Bea regarded him. A moment passed. A dog barked in the neighbourhood. She said, “That’s rather below the belt.”
“Is it?”
“Yes. Pete wasn’t an idea. He was—he is—a person.”
Ray didn’t avoid her gaze or her comment. Bea marked this as the first time he’d actually done neither. “You’re right.” He smiled at her in fond if rueful acknowledgement. “He wasn’t an idea. Can we talk about it, Beatrice?”
“Not now,” she said. “I’ve work. As you know.” She didn’t add what she wanted to add: that the time to talk was fifteen years gone. Nor did she add that he’d chosen his moment with scant consideration for her situation, which was damn well typical of how he’d always been. She didn’t think what it meant that she let such an opportunity pass, though. Instead, she went into morning mode and got ready for work.

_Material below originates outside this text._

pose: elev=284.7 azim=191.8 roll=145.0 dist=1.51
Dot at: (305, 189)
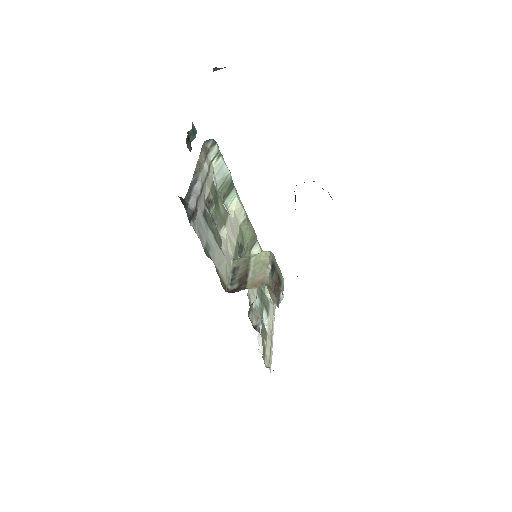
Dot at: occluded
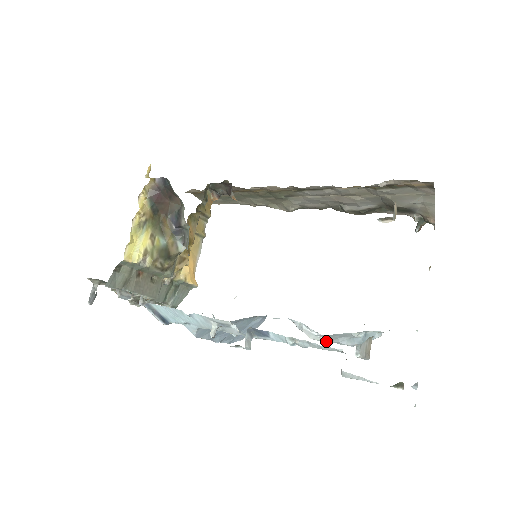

Nonetheless, on her drive even Radio Four didn’t divert her enough that she failed to realise Ray had ju
st as good as admitted his inadequacy as a husband at long last. She wasn’t sure what to do with that knowledge, so she was grateful when she walked into the incident room to a ringing phone that she scooped up from its receiver before anyone from the team could do likewise. They were milling round, waiting for their assignments. She was hoping that someone on the end of the phone was going to give her an idea of what to tell them to do next.

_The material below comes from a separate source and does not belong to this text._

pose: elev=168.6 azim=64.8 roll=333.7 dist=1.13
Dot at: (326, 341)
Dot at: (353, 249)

It turned out that Duke Clarence Washoe from Chepstow was on hand with the preliminaries about the comparison of hairs she’d provided him. Was she ready for that?
“Regale me,” she told him.
“Microscopically, they’re close,” he said.
“Just close? No match?”
“Can’t do a match with what we have. We’re talking cuticle, cortex, and medulla. This isn’t a DNA thing.”
“I’m aware of that. So what can you say?”
“They’re human. They’re similar. They might be from the same person. Or a member of the same family. But ‘might’ is as far as we go. I’ve got no problem putting myself on record with the microscopic details, mind. But if you want further analysis, it’s going to take time.”
And money, Bea thought. He wasn’t saying that, but both of them knew it.
“Shall I carry on, then?” he was asking her.
“Depends on the chock stone. What d’you have on that?”
“One cut. It went straight through without hesitation. No multiple efforts involved. No identifying striations, either. You’re looking for a machine, not a hand tool. And its blade is quite new.”
“Certain about that?” A machine for cutting cable narrowed the field considerably. She felt a mild stirring of excitement.
“You want chapter and verse?”
“Chapter will do.”
“Aside from possibly leaving striations, a hand tool’s going to depress both the upper and the lower parts of the cable, crimping them together. A machine’s going to make a cleaner cut. Resulting ends’ll be shiny as well.” He was, he said, expressing this unscientifically to her. Did she want the proper lingo?
Bea nodded a good morning to Sergeant Havers as she came into the room. Bea looked for Lynley to walk in behind her, but he didn’t appear. She frowned.